Q: I have worked on large enterprise software systems but am now struggling working at a startup creating a Minimum Viable Product (MVP). I am a big believer in BDD and TDD, so I’ve developed an automated testing suite for the MVP that has high coverage and great specifications describing and asserting its behaviors in HTML with good pictures. My worry is that large chunks of my MVP may never be used again if the customer doesn’t like the demo. Also, I developed the MVP from the bottom up and I worry that I wrote tests for corner cases that may or may not be exercised in the demo.
Q: How Much Effort Should I Invest in Automated Testing For An MVP?
A: Daniel B. Markham (HN: DanielBMarkham ) gave a great answer to “Should you TDD an MVP?” on HN a while back: “The maintainability you’re looking for in a startup is your relationship with the customer.” Here are some excerpts from his full answer (emphasis in original):
The question here is really “what’s the test?” You have to realize the MVP is the test.
For a startup, customers are how you pass the test. Anything else is a red light. So in the most important way possible, as long as you have no customers, you have a test which is failing.
This is important because the maintainability you’re looking for in a startup is your relationship with the customer. Manage that and the rest takes care of itself. If you are already in a business, yes, “maintainability” means writing code that will last. But if you’ve just got an idea or a dream, you’ve got nothing worth maintaining. Nor will you ever.

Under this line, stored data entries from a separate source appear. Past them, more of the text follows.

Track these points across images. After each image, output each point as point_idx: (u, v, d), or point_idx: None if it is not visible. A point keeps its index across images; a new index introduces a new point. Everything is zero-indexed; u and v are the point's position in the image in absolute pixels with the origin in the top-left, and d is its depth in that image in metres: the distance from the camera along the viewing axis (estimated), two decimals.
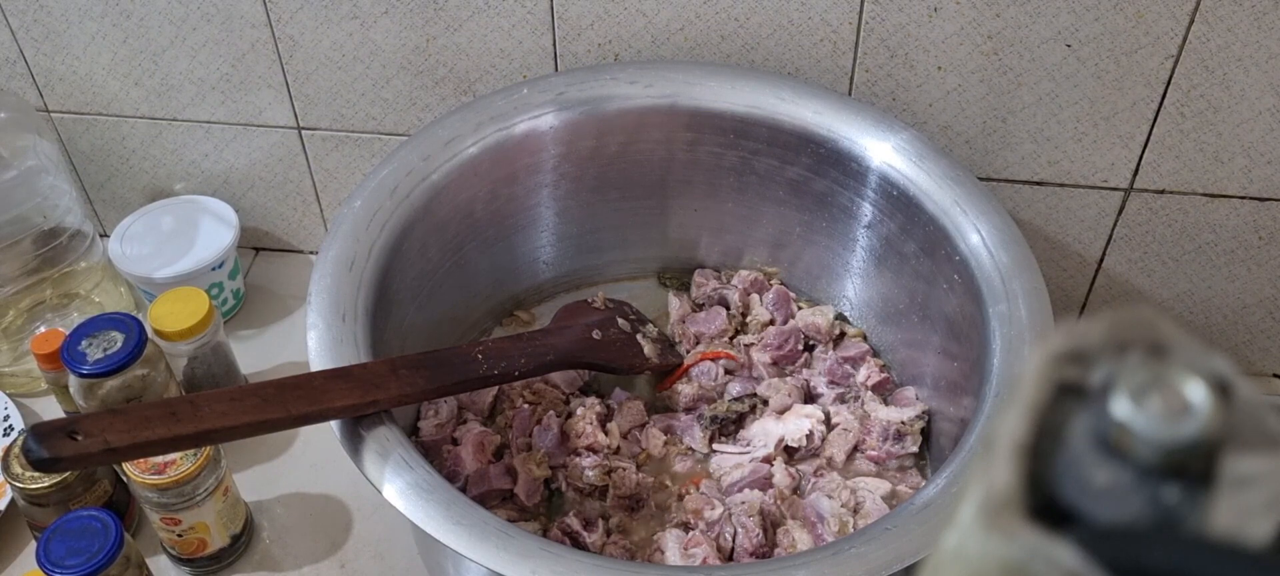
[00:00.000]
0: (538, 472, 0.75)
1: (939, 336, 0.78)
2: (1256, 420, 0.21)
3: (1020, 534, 0.20)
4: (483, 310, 0.88)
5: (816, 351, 0.86)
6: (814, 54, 0.82)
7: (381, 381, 0.63)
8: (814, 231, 0.86)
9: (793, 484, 0.76)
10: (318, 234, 1.03)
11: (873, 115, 0.79)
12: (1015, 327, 0.67)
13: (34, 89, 0.94)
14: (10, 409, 0.86)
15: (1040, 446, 0.21)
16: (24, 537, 0.79)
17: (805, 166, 0.82)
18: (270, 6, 0.85)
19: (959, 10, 0.77)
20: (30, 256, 0.90)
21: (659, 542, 0.71)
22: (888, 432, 0.78)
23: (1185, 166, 0.82)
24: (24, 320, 0.92)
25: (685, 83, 0.81)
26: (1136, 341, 0.22)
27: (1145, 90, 0.79)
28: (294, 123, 0.93)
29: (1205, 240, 0.87)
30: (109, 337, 0.76)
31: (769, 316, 0.88)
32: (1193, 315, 0.92)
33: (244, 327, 0.97)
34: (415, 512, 0.57)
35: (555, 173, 0.83)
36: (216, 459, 0.73)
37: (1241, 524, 0.19)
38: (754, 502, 0.73)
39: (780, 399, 0.81)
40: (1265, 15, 0.73)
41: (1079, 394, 0.22)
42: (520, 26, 0.83)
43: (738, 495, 0.75)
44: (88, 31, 0.89)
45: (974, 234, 0.72)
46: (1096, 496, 0.20)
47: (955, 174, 0.75)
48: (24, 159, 0.87)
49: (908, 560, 0.56)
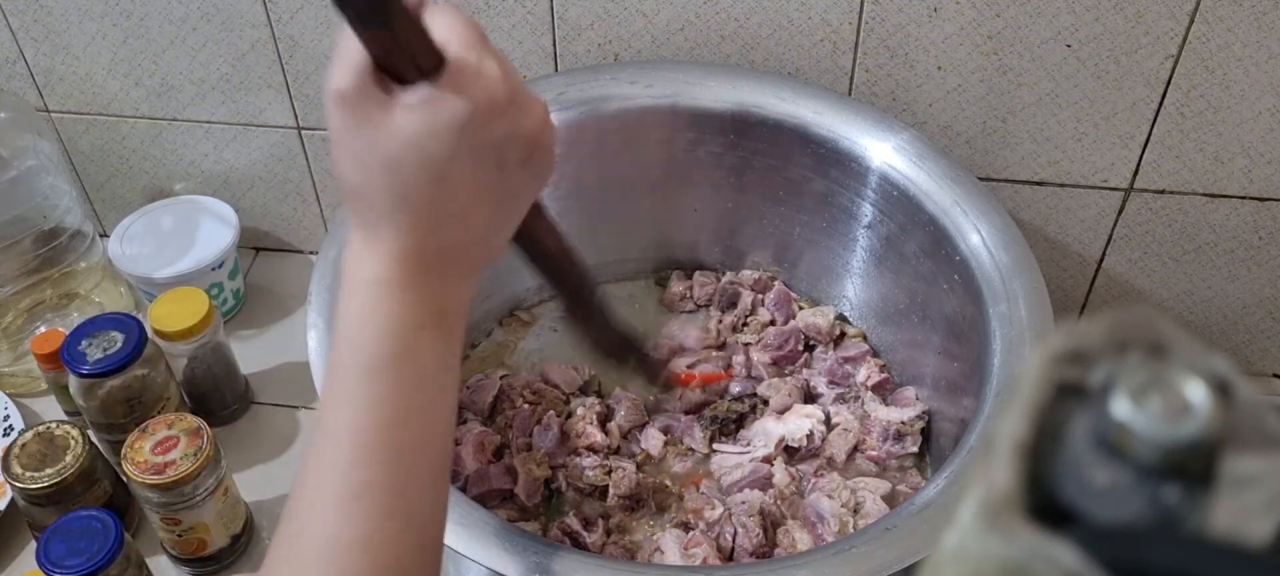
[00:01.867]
0: (538, 472, 0.75)
1: (939, 336, 0.78)
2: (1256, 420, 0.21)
3: (1020, 534, 0.20)
4: (482, 310, 0.88)
5: (817, 351, 0.86)
6: (814, 54, 0.82)
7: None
8: (814, 232, 0.86)
9: (793, 484, 0.76)
10: (318, 234, 1.03)
11: (873, 115, 0.79)
12: (1015, 328, 0.67)
13: (34, 89, 0.94)
14: (10, 409, 0.86)
15: (1040, 446, 0.21)
16: (24, 537, 0.79)
17: (805, 167, 0.82)
18: (270, 6, 0.85)
19: (959, 10, 0.77)
20: (30, 256, 0.90)
21: (659, 542, 0.71)
22: (888, 432, 0.78)
23: (1185, 166, 0.82)
24: (24, 320, 0.92)
25: (685, 83, 0.81)
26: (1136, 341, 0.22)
27: (1145, 90, 0.79)
28: (294, 123, 0.93)
29: (1205, 240, 0.87)
30: (109, 337, 0.76)
31: (769, 316, 0.88)
32: (1193, 315, 0.92)
33: (244, 328, 0.97)
34: None
35: (555, 173, 0.83)
36: (216, 459, 0.73)
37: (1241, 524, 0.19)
38: (754, 502, 0.73)
39: (780, 399, 0.81)
40: (1265, 15, 0.73)
41: (1079, 394, 0.22)
42: (520, 26, 0.83)
43: (738, 495, 0.75)
44: (88, 31, 0.89)
45: (974, 234, 0.72)
46: (1096, 496, 0.20)
47: (955, 174, 0.75)
48: (24, 159, 0.87)
49: (908, 560, 0.56)
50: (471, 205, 0.42)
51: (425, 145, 0.40)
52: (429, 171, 0.41)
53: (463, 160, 0.41)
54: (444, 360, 0.44)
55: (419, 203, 0.41)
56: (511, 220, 0.46)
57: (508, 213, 0.46)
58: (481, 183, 0.42)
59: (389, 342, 0.42)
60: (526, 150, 0.43)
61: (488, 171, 0.42)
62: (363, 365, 0.42)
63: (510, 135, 0.42)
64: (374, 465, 0.41)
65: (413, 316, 0.42)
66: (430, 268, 0.43)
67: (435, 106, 0.40)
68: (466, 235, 0.43)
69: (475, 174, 0.42)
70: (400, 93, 0.40)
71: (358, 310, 0.43)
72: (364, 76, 0.40)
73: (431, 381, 0.43)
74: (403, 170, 0.41)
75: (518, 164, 0.43)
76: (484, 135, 0.41)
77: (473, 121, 0.40)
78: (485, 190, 0.43)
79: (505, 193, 0.44)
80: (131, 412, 0.77)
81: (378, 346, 0.42)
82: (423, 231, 0.42)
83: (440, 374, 0.44)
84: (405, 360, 0.42)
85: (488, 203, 0.43)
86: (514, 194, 0.45)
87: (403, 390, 0.42)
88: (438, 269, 0.43)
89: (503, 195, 0.44)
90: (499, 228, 0.46)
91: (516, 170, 0.43)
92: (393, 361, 0.42)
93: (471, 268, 0.45)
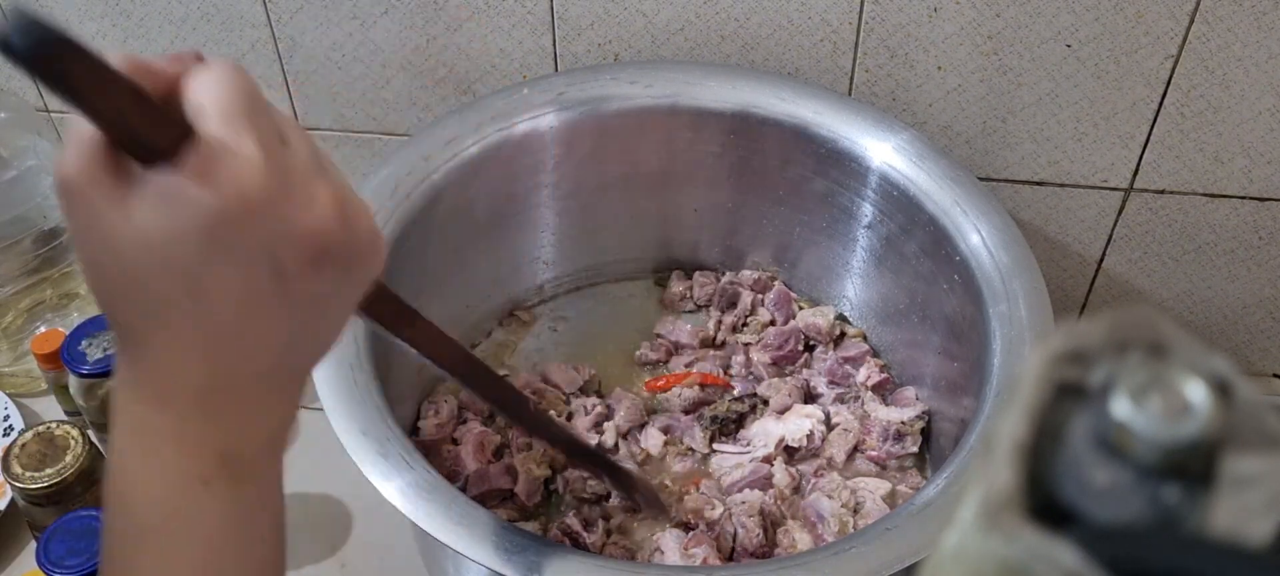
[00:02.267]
0: (538, 472, 0.75)
1: (939, 337, 0.78)
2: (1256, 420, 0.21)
3: (1020, 534, 0.20)
4: (483, 310, 0.88)
5: (817, 351, 0.86)
6: (814, 54, 0.82)
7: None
8: (814, 232, 0.86)
9: (793, 484, 0.76)
10: None
11: (873, 115, 0.79)
12: (1016, 328, 0.67)
13: (34, 89, 0.94)
14: (10, 409, 0.86)
15: (1040, 446, 0.21)
16: (24, 537, 0.79)
17: (806, 167, 0.82)
18: (270, 6, 0.85)
19: (959, 10, 0.77)
20: (30, 256, 0.90)
21: (659, 542, 0.71)
22: (888, 432, 0.78)
23: (1185, 166, 0.82)
24: (24, 320, 0.92)
25: (685, 83, 0.81)
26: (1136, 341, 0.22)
27: (1145, 90, 0.79)
28: None
29: (1205, 240, 0.87)
30: (109, 337, 0.76)
31: (769, 316, 0.88)
32: (1193, 315, 0.92)
33: None
34: (415, 512, 0.57)
35: (555, 173, 0.83)
36: None
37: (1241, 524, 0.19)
38: (754, 502, 0.73)
39: (780, 399, 0.81)
40: (1265, 15, 0.73)
41: (1079, 394, 0.22)
42: (520, 26, 0.83)
43: (738, 495, 0.75)
44: (88, 31, 0.89)
45: (974, 234, 0.72)
46: (1096, 496, 0.20)
47: (956, 174, 0.75)
48: (24, 159, 0.87)
49: (908, 560, 0.56)
50: (246, 321, 0.34)
51: (167, 250, 0.31)
52: (178, 283, 0.32)
53: (219, 267, 0.32)
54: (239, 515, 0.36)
55: (174, 320, 0.33)
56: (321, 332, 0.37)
57: (311, 324, 0.36)
58: (254, 293, 0.33)
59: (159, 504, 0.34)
60: (312, 251, 0.33)
61: (260, 279, 0.33)
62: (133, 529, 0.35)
63: (280, 235, 0.33)
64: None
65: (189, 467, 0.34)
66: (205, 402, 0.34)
67: (171, 202, 0.31)
68: (250, 358, 0.34)
69: (244, 283, 0.33)
70: (142, 178, 0.31)
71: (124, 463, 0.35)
72: (92, 159, 0.31)
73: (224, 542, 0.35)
74: (146, 280, 0.32)
75: (305, 266, 0.33)
76: (241, 236, 0.32)
77: (221, 221, 0.31)
78: (262, 302, 0.33)
79: (295, 301, 0.34)
80: None
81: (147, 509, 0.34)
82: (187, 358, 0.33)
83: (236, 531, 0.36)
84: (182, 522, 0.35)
85: (271, 316, 0.34)
86: (311, 301, 0.35)
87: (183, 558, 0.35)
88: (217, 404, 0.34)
89: (293, 304, 0.34)
90: (303, 344, 0.36)
91: (307, 274, 0.33)
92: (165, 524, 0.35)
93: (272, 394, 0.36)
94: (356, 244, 0.35)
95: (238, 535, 0.36)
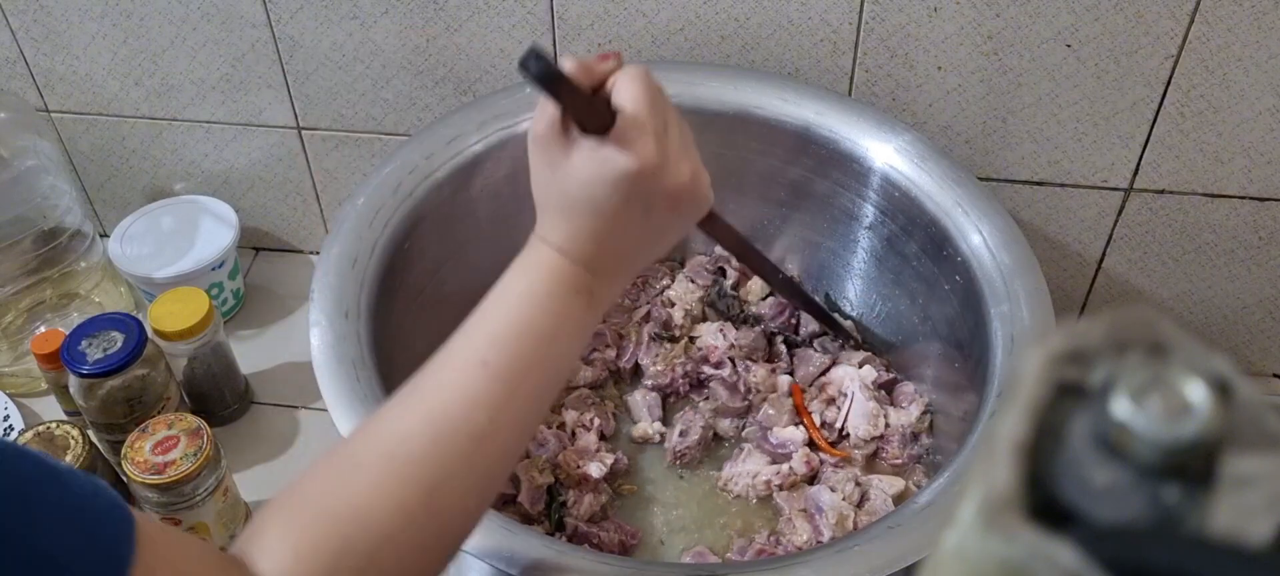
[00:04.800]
0: (540, 480, 0.75)
1: (940, 337, 0.78)
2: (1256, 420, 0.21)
3: (1020, 534, 0.20)
4: None
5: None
6: (814, 54, 0.82)
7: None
8: (815, 232, 0.86)
9: (809, 472, 0.76)
10: (317, 234, 1.03)
11: (874, 116, 0.79)
12: (1017, 328, 0.67)
13: (34, 89, 0.94)
14: (10, 409, 0.86)
15: (1040, 446, 0.21)
16: None
17: (807, 167, 0.82)
18: (270, 6, 0.85)
19: (959, 10, 0.77)
20: (30, 256, 0.90)
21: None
22: (906, 437, 0.79)
23: (1185, 166, 0.82)
24: (24, 320, 0.92)
25: (685, 83, 0.81)
26: (1136, 341, 0.22)
27: (1145, 90, 0.79)
28: (294, 123, 0.93)
29: (1205, 240, 0.87)
30: (109, 337, 0.76)
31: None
32: (1193, 315, 0.92)
33: (244, 327, 0.97)
34: None
35: None
36: (216, 459, 0.73)
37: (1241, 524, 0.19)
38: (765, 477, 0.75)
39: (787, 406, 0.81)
40: (1265, 15, 0.73)
41: (1079, 394, 0.22)
42: (520, 26, 0.83)
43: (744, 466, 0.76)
44: (88, 31, 0.89)
45: (975, 235, 0.72)
46: (1096, 496, 0.20)
47: (956, 175, 0.75)
48: (24, 159, 0.87)
49: (909, 559, 0.56)
50: (621, 236, 0.53)
51: (594, 188, 0.51)
52: (593, 207, 0.52)
53: (616, 200, 0.51)
54: (583, 320, 0.54)
55: (582, 225, 0.52)
56: (655, 248, 0.57)
57: (651, 244, 0.57)
58: (631, 221, 0.52)
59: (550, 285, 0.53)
60: (672, 202, 0.53)
61: (637, 214, 0.52)
62: (525, 291, 0.53)
63: (656, 189, 0.52)
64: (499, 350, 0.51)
65: (570, 280, 0.53)
66: (586, 262, 0.53)
67: (598, 159, 0.51)
68: (614, 254, 0.54)
69: (627, 214, 0.52)
70: (581, 140, 0.51)
71: (530, 264, 0.54)
72: (552, 125, 0.51)
73: (571, 325, 0.53)
74: (574, 202, 0.52)
75: (664, 210, 0.53)
76: (634, 187, 0.51)
77: (625, 176, 0.50)
78: (633, 226, 0.53)
79: (650, 230, 0.54)
80: (131, 412, 0.77)
81: (542, 284, 0.53)
82: (582, 243, 0.53)
83: (578, 325, 0.54)
84: (557, 300, 0.53)
85: (634, 236, 0.54)
86: (659, 231, 0.55)
87: (550, 317, 0.52)
88: (591, 266, 0.54)
89: (648, 231, 0.54)
90: (643, 253, 0.57)
91: (662, 214, 0.53)
92: (548, 297, 0.53)
93: (618, 273, 0.56)
94: (698, 200, 0.56)
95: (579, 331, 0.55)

Put differently, your technical debt can never exceed the economic value of your code, which in a startup is extremely likely to be zero. (Different scenario entirely for project-based work for ongoing businesses, which is why TDD makes so much sense in that scenario).
Q: OK, but some customers pay us for demos and expect us to put the demos into production with little or no modification. If we are given more money to operationalize the demo, it is for features missing from the demo.

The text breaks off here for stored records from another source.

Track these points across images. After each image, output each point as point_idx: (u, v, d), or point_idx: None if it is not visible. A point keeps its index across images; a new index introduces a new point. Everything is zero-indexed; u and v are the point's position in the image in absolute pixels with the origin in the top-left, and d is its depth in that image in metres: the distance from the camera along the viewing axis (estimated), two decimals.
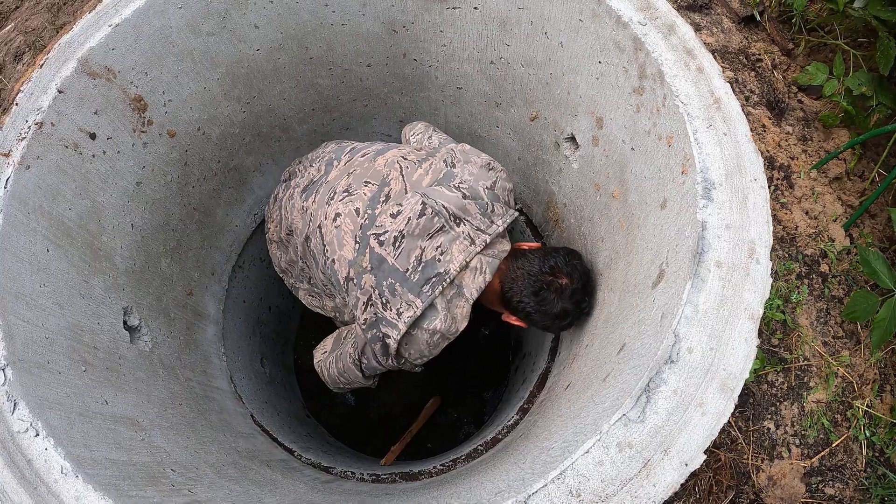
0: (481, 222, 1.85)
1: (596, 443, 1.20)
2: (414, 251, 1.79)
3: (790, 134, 2.95)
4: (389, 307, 1.79)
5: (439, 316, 1.79)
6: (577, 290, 1.91)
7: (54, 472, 1.33)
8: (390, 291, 1.79)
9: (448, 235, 1.80)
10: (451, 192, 1.87)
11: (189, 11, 1.95)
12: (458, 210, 1.83)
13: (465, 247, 1.80)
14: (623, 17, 1.67)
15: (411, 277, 1.77)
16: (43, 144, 1.70)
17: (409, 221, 1.81)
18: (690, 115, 1.51)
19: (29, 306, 1.56)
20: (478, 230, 1.83)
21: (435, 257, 1.78)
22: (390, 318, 1.80)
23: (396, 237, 1.80)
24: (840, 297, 2.63)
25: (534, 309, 1.89)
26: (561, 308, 1.89)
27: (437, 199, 1.83)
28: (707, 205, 1.39)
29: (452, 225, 1.82)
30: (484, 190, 1.91)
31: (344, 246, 1.88)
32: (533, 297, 1.87)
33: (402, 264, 1.79)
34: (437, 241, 1.79)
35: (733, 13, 3.26)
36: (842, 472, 2.35)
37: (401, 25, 2.21)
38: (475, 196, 1.88)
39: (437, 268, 1.77)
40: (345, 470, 2.32)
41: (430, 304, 1.77)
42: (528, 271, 1.88)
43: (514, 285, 1.89)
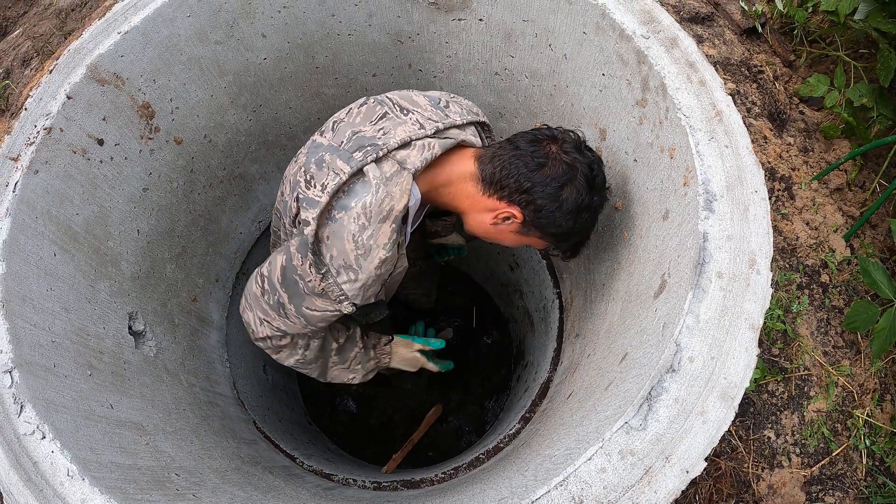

A: These don’t sound like an MVP if it is only aimed at one customer and they are paying for it to be developed. I think your challenge is to determine the feature content for a contract development software project to be deployed at a single customer. This sounds like a question of getting agreement on needs and a specification, not how to take an MVP to 6 or 12 or 20 prospects and correlate their feedback.
I don’t think MVP is the right term or framing for the situation that you are working in, the demo sounds more like a user acceptance test for a project that they have paid for.
I think your MVP is what you showed them to get them to fund the development of the “demo” that if accepted will be deployed into production.